Wie lassen sich Strategien zum konstruktiven Umgang mit Stress entwickeln und welche gibt es?

Kornacher: Entscheidend ist zunächst, dass man sich für diesen Weg entscheidet, das heißt, dann auch auf krankmachende Lebensziele und Einstellungen verzichtet, wie zum Beispiel „ich muss unbedingt das oder jenes erreichen, um zufrieden zu sein“ oder „ich muss so oder anders sein, um mich akzeptieren zu können“. Der Verzicht auf vertraute Einstellungen oder Verhaltensweisen fällt nicht leicht! Da braucht es möglicherweise professionelle Unterstützung, die beispielsweise eine Psychotherapie oder eine entsprechende Beratung bietet, um für die oben bereits genannten Strategien die notwendige Einsicht und Motivation zu entwickeln.

 

Welchen Einfluss hat Ernährung auf das Depressionsrisiko?

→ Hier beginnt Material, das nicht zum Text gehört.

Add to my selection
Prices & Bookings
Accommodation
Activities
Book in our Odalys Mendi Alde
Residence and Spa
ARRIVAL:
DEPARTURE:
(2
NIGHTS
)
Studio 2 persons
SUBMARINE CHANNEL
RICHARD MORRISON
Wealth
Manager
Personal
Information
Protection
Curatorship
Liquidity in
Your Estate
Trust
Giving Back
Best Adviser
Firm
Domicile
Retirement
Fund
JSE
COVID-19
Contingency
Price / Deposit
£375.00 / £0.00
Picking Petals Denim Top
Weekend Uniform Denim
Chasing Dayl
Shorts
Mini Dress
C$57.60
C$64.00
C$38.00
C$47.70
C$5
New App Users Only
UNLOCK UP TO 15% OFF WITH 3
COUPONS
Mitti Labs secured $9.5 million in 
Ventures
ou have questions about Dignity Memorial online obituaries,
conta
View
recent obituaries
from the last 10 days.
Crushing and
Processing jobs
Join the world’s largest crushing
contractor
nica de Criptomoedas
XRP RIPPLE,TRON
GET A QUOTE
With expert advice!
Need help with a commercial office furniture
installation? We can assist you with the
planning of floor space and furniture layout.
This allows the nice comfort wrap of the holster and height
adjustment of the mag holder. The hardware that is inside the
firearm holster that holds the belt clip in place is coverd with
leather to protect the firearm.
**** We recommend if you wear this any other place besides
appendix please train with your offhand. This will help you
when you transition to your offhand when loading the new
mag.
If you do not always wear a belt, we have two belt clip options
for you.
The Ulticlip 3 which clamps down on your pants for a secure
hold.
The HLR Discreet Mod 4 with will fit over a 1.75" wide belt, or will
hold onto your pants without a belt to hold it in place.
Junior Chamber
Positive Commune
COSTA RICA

Kornacher: Bis auf schwere Formen von Fehl- oder Mangelernährung, die durch eine ausgewogene Ernährung in aller Regel vermieden werden können, gibt es keine sicher nachgewiesenen direkten Einflüsse der Ernährung auf das Risiko depressiv zu werden. In Zweifelsfällen kann eine Bestimmung bestimmter Vitamine durch eine Laboruntersuchung Klarheit bringen. Von nicht zu unterschätzender psychologischer Wirkung ist das positive Gefühl, mit einer ausgewogenen Ernährung zu einer guten Gesundheit maßgeblich beizutragen.

 

Was bringen Selbsthilfegruppen zur Prävention?

Kornacher: Der Stellenwert der Selbsthilfegruppen liegt in der sogenannten Sekundärprävention, das heißt durch den Austausch zwischen Menschen, die bereits von der Depression betroffen sind, wieder zur Besserung beizutragen oder nicht erneut zu erkranken.

 

Wann soll man mit der Prävention einer Depression beginnen?

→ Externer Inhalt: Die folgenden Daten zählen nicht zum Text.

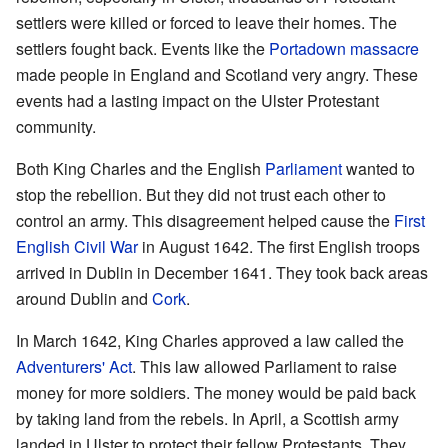
settlers were killed or forced to leave their homes. The
settlers fought back. Events like the
Portadown massacre
made people in England and Scotland very angry. These
events had a lasting impact on the Ulster Protestant
community.
Both King Charles and the English
Parliament
wanted to
stop the rebellion. But they did not trust each other to
control an army. This disagreement helped cause the
First
English Civil War
in August 1642. The first English troops
arrived in Dublin in December 1641. They took back areas
around Dublin and
Cork
.
In March 1642, King Charles approved a law called the
Adventurers' Act
. This law allowed Parliament to raise
money for more soldiers. The money would be paid back
by taking land from the rebels. In April, a Scottish army
landed in Ulster to protect their fellow Protestants. They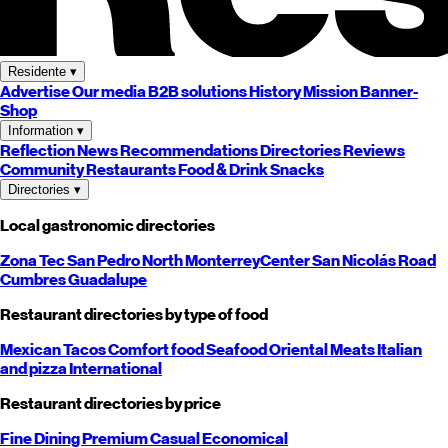
Residente
▾
Advertise
Our media
B2B solutions
History
Mission
Banner-
Shop
Information
▾
Reflection
News
Recommendations
Directories
Reviews
Community
Restaurants
Food & Drink
Snacks
Directories
▾
Local gastronomic directories
Zona Tec
San Pedro
North
Monterrey
Center
San Nicolás
Road
Cumbres
Guadalupe
Restaurant directories by type of food
Mexican
Tacos
Comfort food
Seafood
Oriental
Meats
Italian
and pizza
International
Restaurant directories by price
Fine Dining
Premium
Casual
Economical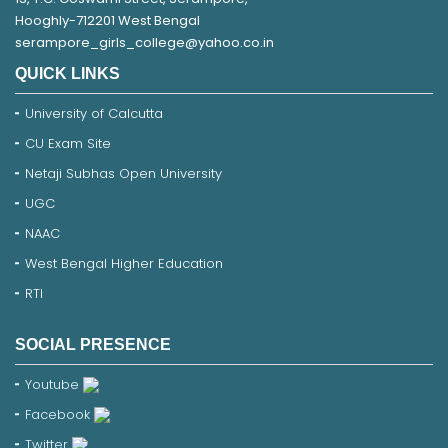
Hooghly-712201 West Bengal
serampore_girls_college@yahoo.co.in
QUICK LINKS
University of Calcutta
CU Exam Site
Netaji Subhas Open University
UGC
NAAC
West Bengal Higher Education
RTI
SOCIAL PRESENCE
Youtube
Facebook
Twitter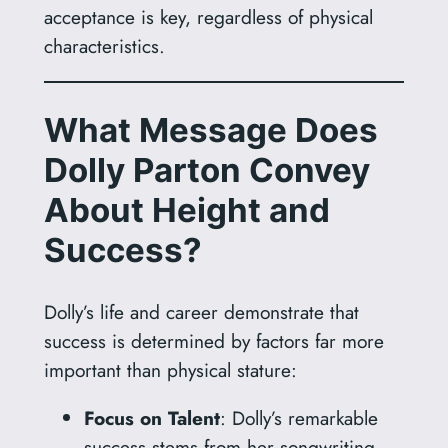
acceptance is key, regardless of physical
characteristics.
What Message Does
Dolly Parton Convey
About Height and
Success?
Dolly’s life and career demonstrate that
success is determined by factors far more
important than physical stature:
Focus on Talent
: Dolly’s remarkable
success stems from her songwriting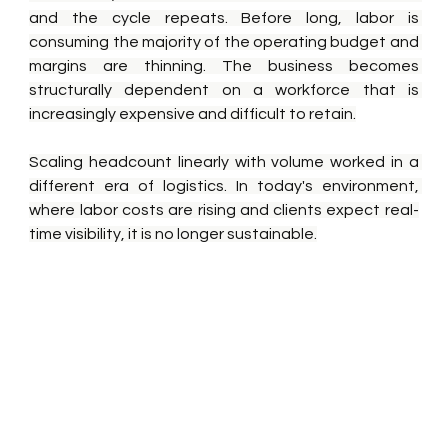
and the cycle repeats. Before long, labor is 
consuming the majority of the operating budget and 
margins are thinning. The business becomes 
structurally dependent on a workforce that is 
increasingly expensive and difficult to retain.
Scaling headcount linearly with volume worked in a 
different era of logistics. In today's environment, 
where labor costs are rising and clients expect real-
time visibility, it is no longer sustainable.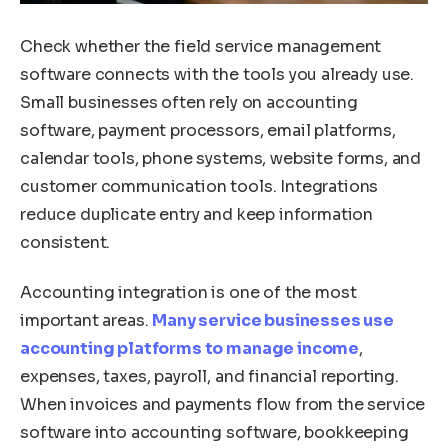
Check whether the field service management
software connects with the tools you already use.
Small businesses often rely on accounting
software, payment processors, email platforms,
calendar tools, phone systems, website forms, and
customer communication tools. Integrations
reduce duplicate entry and keep information
consistent.
Accounting integration is one of the most
important areas.
Many service businesses use
accounting platforms to manage income
,
expenses, taxes, payroll, and financial reporting.
When invoices and payments flow from the service
software into accounting software, bookkeeping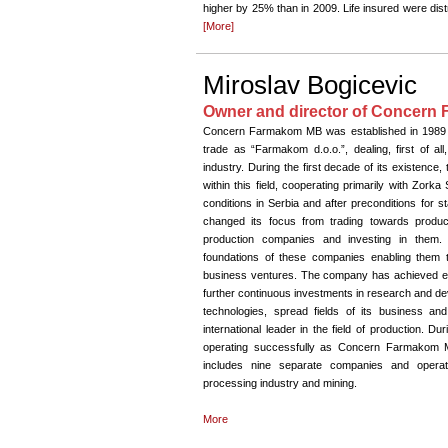
higher by 25% than in 2009. Life insured were dist
[More]
Miroslav Bogicevic
Owner and director of Concer
Concern Farmakom MB was established in 1989 and
trade as “Farmakom d.o.o.”, dealing, first of all
industry. During the first decade of its existence
within this field, cooperating primarily with Zor
conditions in Serbia and after preconditions for s
changed its focus from trading towards producti
production companies and investing in them. D
foundations of these companies enabling them 
business ventures. The company has achieved exc
further continuous investments in research and dev
technologies, spread fields of its business a
international leader in the field of production.
operating successfully as Concern Farmakom 
includes nine separate companies and operates
processing industry and mining.
More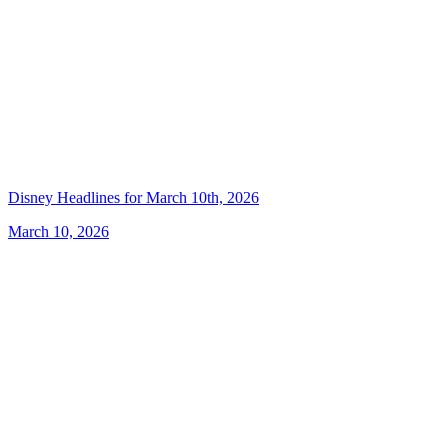
Disney Headlines for March 10th, 2026
March 10, 2026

Kornacher: Jetzt, gleich! Es ist nie zu früh und selten zu spät. Das bedeutet übrigens auch, dass wir uns auch für unsere Nachkommen heute schon darum bemühen sollten, noch bevor unsere Kinder geboren oder überhaupt geplant sind: Die noch sehr neuen Erkenntnisse der jungen Wissenschaft Epigenetik, die sich mit den Auswirkungen unseres Verhaltens auf unsere Gene befasst, belegen in überwältigender Weise, dass unser heutiges Verhalten in vielfältiger Weise unsere Gene unmittelbar verändert, und dass wir dadurch sowohl die Neigung zu Gesundheit als auch zu Krankheit an die kommende Generation weitergebe. Wir nehmen durch unseren Umgang mit Stress und mit uns selbst also heute schon direkt Einfluss auf das Leben unserer Nachkommen in einigen Jahrzehnten! Hinzu kommt dann noch, dass Heranwachsende vor allem in den ersten Jahren durch unmittelbares Erleben und Nachahmen der Eltern geprägt werden, die unausweichlich deren maßgeblichen Vorbilder sind.